SELECTED EXCERPT:
HELP! I NEED ADVICE
Being human means we are limited in perspective, time, and expertise. If you want to break through some of these limitations, one of the great solutions is to ask others. They have insights of you couldn’t see, the lessons you did not spend the time to learn, and wisdom of expertise you did not personally cultivate. When we incorporate embodied and matured lessons from others into our growth, we accelerate and excel.
Because advice is so valuable, it serves us well to understand the various forms in which it comes and the various ways we receive it.
ADVICE YOU ARE GIVEN
We have all been given advice. Its quite astonishing how many people are willing and eager to give “free” advice.
The problem is free advice is not always free and can actually be very costly.
When free advice has unclear or hidden agendas, we are prone to think the intention of the advice matches ours and we follow it. Following misaligned advice takes us off course, which can cost us quite a bit of precious time, energy, and money.
People will always have some motivation is giving and that makes sense. Unfortunately, we just don’t always know what that motivation is.
RECOGNIZING ADVICE AND ITS POTENTIAL AGENDAS
Scenarios where the agendas are more likely to be unclear or hidden, possibly even hidden from the people offering the advice themselves, include:
1. People closest to us who are most affected by our choices. People close to us fear losing out on their own best interests when we make decisions that affect them. Parents, spouses, children, and even friends will likely have an invested interest in your decision. This is appropriate – its why you both chose each other in your lives in the first place – you liked the affect that you had on each other – but where it gets tricky is when their invested interest is not clear and upfront.

REQUIRED TASK 1:
Print the part of the passage on advice that runs from "RECOGNIZING ADVICE AND" to "clear and upfront.".
REQUIRED TASK 2:
According to the passage on advice, what can following misaligned advice cost us?
REQUIRED TASK 3:
Pick up the passage on advice after its last sentence and carry it forward.

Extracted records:
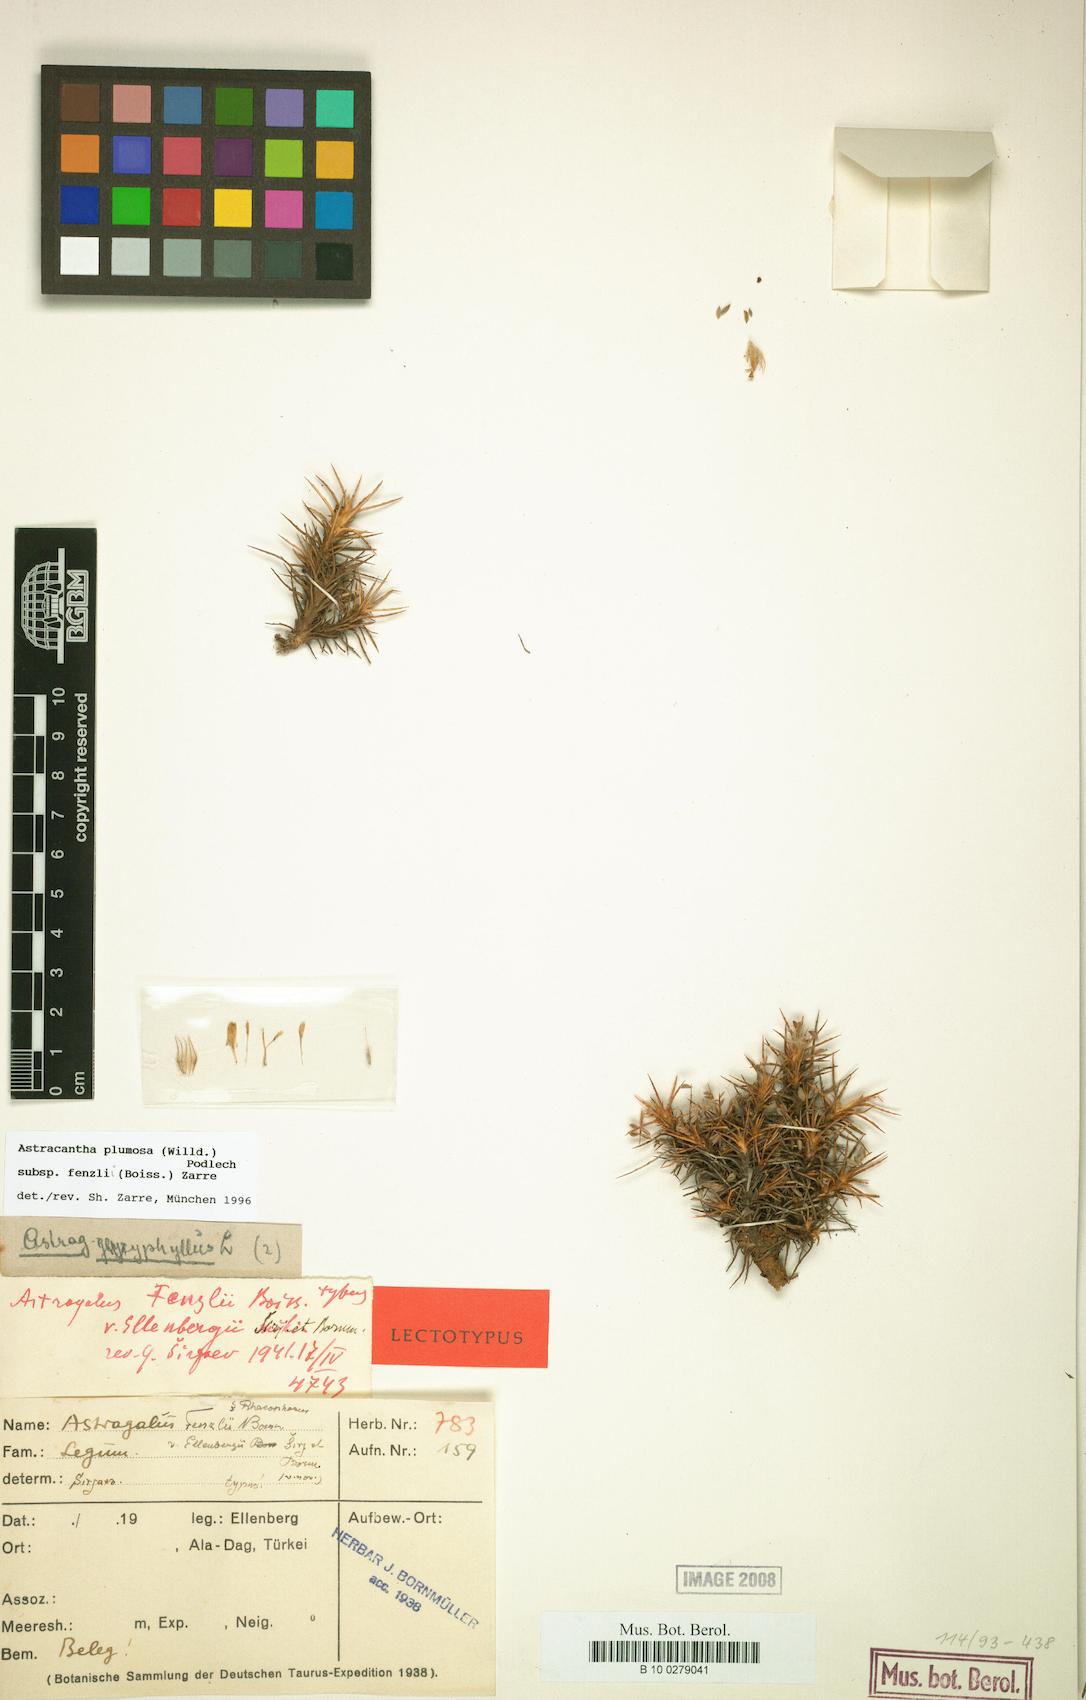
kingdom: Plantae
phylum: Tracheophyta
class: Magnoliopsida
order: Fabales
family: Fabaceae
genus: Astragalus
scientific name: Astragalus plumosus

RIGHT ANSWER 1:
RECOGNIZING ADVICE AND ITS POTENTIAL AGENDAS
Scenarios where the agendas are more likely to be unclear or hidden, possibly even hidden from the people offering the advice themselves, include:
1. People closest to us who are most affected by our choices. People close to us fear losing out on their own best interests when we make decisions that affect them. Parents, spouses, children, and even friends will likely have an invested interest in your decision. This is appropriate – its why you both chose each other in your lives in the first place – you liked the affect that you had on each other – but where it gets tricky is when their invested interest is not clear and upfront.

RIGHT ANSWER 2:
Quite a bit of precious time, energy, and money.

RIGHT ANSWER 3:
Statements like, “I know what is best for you,” “you really should,” or “this is so you,” actually can prevent access to your own clarity. Statements such as “I really want this for you,” “I would like it if you would,” or “I am hoping that this is who you are because it would make my life easier, better, more rewarding,” communicate preference without confusion.
2. Recruiters or leaders of a business, organization, endeavor, or community that are trying to accomplish something and want your assistance. Again, this may be easy or difficult to see depending on how authentic the leader is. Non-verified promises of esteem, promotion, and opportunity are common.
I will discuss why we are so attracted to this advice that makes big promises in my next blog, Advice You Crave in Part 2 of Are You Getting the Advice You Actually Need.
3. People who like to be right. People like agreement and commonality. At times people will want you to validate their own choices with similar choices of your own. Different choices, perspectives, or approaches feel threatening to their sense of rightness.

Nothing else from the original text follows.